American students vary wildly in college preparedness when it comes to math. In some cases it's because they got shafted by school systems that didn't offer much. In other cases it's because there just wasn't interest.
There were people in my high school who stopped at Algebra II (the bare minimum to graduate in my district, equivalent to three years of high school math) and those who went all the way on to AP calculus or statistics. There's not necessarily anything wrong with this: if you want to be an artist or musician you don't really need to be able to work complicated math problems. Although, it has been my observation that many music majors are mathematically inclined and like to take computer science or math-related minors as fallback options in case they can't land a position after they graduate.

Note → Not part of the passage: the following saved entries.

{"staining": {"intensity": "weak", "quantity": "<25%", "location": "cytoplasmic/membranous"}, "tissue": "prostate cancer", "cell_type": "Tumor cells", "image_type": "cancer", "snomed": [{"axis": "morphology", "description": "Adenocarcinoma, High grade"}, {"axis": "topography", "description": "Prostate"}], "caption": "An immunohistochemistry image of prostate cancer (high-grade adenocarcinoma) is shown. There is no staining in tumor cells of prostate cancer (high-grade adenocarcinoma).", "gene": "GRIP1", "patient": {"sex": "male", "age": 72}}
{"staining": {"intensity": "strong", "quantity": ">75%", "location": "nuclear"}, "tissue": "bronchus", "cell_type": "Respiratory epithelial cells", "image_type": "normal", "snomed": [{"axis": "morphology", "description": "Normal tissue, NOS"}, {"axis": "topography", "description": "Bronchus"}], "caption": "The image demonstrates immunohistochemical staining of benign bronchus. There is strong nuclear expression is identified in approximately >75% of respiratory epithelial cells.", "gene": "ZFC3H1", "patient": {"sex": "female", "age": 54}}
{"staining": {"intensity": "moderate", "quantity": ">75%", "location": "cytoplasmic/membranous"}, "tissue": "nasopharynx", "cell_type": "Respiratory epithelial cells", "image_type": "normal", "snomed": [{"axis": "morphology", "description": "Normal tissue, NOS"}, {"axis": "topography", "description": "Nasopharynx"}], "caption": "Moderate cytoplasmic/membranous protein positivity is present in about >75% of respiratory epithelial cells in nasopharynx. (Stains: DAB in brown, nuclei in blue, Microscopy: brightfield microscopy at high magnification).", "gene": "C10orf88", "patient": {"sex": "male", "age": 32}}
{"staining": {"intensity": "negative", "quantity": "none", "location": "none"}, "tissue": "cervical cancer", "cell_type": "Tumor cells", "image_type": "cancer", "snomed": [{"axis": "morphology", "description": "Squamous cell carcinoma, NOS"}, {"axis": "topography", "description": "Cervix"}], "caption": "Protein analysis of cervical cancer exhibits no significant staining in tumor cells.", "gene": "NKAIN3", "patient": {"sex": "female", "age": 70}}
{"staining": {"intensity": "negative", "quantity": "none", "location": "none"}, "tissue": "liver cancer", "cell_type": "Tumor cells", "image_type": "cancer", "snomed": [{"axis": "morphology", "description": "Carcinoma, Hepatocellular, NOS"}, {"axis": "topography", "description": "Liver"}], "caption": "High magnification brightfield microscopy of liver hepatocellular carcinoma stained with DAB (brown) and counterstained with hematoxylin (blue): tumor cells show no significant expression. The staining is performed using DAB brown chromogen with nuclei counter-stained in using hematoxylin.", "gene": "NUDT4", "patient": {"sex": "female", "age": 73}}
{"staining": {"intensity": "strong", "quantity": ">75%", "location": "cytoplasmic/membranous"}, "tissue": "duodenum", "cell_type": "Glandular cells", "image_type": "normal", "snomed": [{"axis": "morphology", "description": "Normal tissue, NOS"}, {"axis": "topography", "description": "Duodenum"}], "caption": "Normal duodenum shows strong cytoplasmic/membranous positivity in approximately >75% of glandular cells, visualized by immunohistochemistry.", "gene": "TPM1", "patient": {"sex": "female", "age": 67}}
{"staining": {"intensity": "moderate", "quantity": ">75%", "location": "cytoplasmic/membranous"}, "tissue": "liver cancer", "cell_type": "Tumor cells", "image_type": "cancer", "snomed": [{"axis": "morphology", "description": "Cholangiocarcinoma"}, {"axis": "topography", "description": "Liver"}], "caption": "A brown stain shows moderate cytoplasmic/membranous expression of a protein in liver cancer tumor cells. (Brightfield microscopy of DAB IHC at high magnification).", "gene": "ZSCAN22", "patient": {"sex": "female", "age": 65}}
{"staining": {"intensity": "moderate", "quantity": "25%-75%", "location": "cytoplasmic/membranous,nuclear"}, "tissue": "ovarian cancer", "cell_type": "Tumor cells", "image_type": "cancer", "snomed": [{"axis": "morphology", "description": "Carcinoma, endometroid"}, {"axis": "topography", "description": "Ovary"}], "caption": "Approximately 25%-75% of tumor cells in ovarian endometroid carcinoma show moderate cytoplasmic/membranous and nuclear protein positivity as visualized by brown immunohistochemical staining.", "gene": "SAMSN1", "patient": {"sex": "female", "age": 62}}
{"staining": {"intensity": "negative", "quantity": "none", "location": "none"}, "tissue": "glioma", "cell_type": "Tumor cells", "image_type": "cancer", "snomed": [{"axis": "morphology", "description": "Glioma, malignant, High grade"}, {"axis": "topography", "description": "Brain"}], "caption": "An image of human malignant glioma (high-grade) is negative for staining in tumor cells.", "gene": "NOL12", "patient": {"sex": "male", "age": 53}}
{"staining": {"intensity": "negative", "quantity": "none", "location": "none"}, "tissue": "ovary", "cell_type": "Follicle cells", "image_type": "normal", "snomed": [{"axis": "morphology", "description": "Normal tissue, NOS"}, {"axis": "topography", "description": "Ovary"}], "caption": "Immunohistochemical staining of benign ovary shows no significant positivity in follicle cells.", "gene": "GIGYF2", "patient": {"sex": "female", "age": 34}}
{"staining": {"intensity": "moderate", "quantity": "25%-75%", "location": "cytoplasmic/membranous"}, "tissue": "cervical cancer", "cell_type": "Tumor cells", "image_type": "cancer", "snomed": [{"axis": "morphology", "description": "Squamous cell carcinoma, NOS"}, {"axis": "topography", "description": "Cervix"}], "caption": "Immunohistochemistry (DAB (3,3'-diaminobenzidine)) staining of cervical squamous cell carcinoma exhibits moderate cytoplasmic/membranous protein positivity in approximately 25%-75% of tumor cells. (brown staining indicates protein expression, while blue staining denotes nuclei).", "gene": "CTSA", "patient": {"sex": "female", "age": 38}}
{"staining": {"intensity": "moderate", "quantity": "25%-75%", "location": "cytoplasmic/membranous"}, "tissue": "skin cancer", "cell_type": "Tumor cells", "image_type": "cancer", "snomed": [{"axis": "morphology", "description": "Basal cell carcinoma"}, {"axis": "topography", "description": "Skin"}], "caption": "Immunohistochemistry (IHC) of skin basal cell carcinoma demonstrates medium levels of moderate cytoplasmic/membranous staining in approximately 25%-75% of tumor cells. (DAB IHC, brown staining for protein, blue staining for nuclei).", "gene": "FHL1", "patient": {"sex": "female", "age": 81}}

My undergraduate background was a dual major in electronics engineering (with computer engineering and RF/signal processing systems concentrations) and applied physics. So yes, I had a shit ton of math. The emphasis was especially on the calculus up to partial differential equations, linear algebra, vector calculus, logic, a little bit of stats and number theory, and discrete mathematics. I didn't do that much in proofs, geometry, statistics (although in retrospect I really should have done more stats beyond stats 1 since not having much stats closed a few doors in terms of science graduate programs, sadly), or topology.
Math, like many other sciences, is one of those things that you'll spend most of your education hating, and then it suddenly gets really interesting about halfway through college when you break out of the bubble of prerequisites and into things that real mathematicians actually do.